Foreign Eurobond holders are now awaiting two coupon payments, in dollars and euros, which fell due last week but carry a 30-day grace period.

Russia says it has cash and is willing to pay, refusing any talk of default. Finance Minister Anton Siluanov said on Monday that Moscow will continue to service its external debts in roubles.

But for foreign Eurobond holders to receive payments in foreign currencies as per Russia’s obligations, they would have to open rouble and hard currency accounts at a Russian bank, he told Vedomosti newspaper.

“As happens with paying for gas in roubles: we are credited with foreign currency, here it is exchanged for roubles on behalf of (the gas buyer), and this is how the payment takes place,” he said.

“The Eurobond settlement mechanism will operate in the same manner, only in the other direction.”

This system would allow Russia to bypass the Western payment infrastructure via Russia’s National Settlement Depository (NSD), Siluanov told Vedomosti.

Unlike many Russian financial institutions, the NSD is not under Western sanctions. There will be no limit on rouble conversion into other currencies and the scheme will be reviewed by the government soon, he said.

In a conference call with reporters, Kremlin spokesman Dmitry Peskov endorsed Siluanov’s plan but said the finance ministry will consult with bondholders before introducing it.

“There is money, there is a willingness to pay, be that in roubles or under a scheme most convenient for the bondholders. Everything will depend on those contacts,” Peskov said.

The finance ministry did not reply to a Reuters request for comment. A financial market source said Russia plans to present the scheme to investors before its next payments, on two bonds, fall due on June 23.

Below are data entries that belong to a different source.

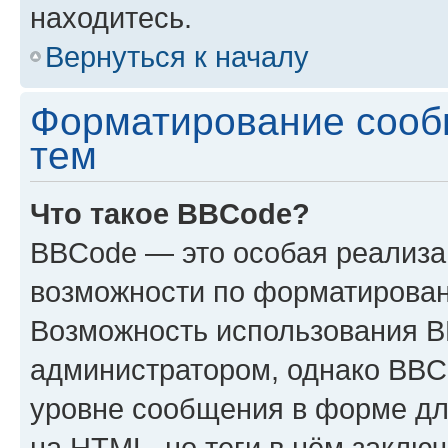
находитесь.
Вернуться к началу
Форматирование сооб
тем
Что такое BBCode?
BBCode — это особая реализ
возможности по форматирован
Возможность использования 
администратором, однако BBC
уровне сообщения в форме дл
на HTML, но теги в нём заключа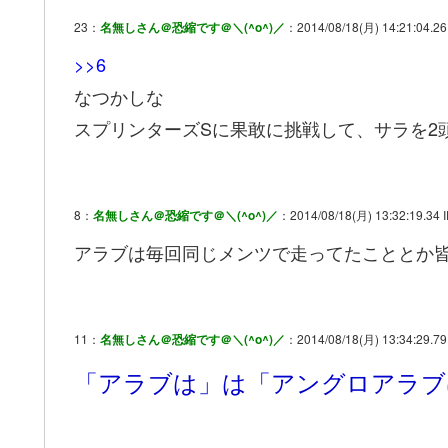
23：
名無しさん＠恐縮です＠＼(^o^)／
：2014/08/18(月) 14:21:04.26
>>6
なつかしな
スプリンターズSに果敢に挑戦して、サラを2
8：
名無しさん＠恐縮です＠＼(^o^)／
：2014/08/18(月) 13:32:19.34 
アラブは毎回同じメンツで走ってたこととか
11：
名無しさん＠恐縮です＠＼(^o^)／
：2014/08/18(月) 13:34:29.79
「アラブは」は「アングロアラブ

Russia has around $40 billion of international bonds outstanding, on which just under $2 billion of payments are due before year-end.

The debt includes legacy bonds which are settled offshore in the usual manner as well as bonds issued after 2014 which are settled at the NSD and have alternative hard-currency payment provisions. Finally, debt sold after 2018 also settles at the NSD but can be paid in roubles.

Zia Ullah, partner and head of corporate crime and investigations at law firm Eversheds Sutherland, said while U.S. funds are now barred from receiving Russian bond payments, those in the European Union can still do so, “unless a bank subject to asset freezes is involved in the payments chain”.

Some European energy companies have opened rouble accounts at Russia’s Gazprombank, after the Kremlin demanded “unfriendly” countries pay for gas in roubles or be cut off. Buyers must deposit euros or dollars into an account at a Russian bank, which converts the cash into roubles.

The financial market source said it had not been decided which bank would be used for Eurobond payments.

Ullah said Russia would not be able to make payments in dollars as U.S. banks are restricted from clearing such deals.

“Anything dollar-denominated would have to be paid in a different currency … As long as you were comfortable accepting non-dollar payments, there is nothing to prevent it,” he added.

But with U.S. investors unable to use the scheme, it is unlikely Russia can head off default.

“It’s feasible from the legal point of view as a way to get money to bondholders, but not as a way to avoid an event of default … under their original documents, certainly not on every bond,” a Europe-based investor said.

Many European funds may also shun the scheme given the stigma of dealing with the Russian state. Others, however, are waiting for more clarity.

“We need to see the scheme they’ll offer in detail, so we can analyse whether this is compliant with … sanctions,” a UK-based bondholder said.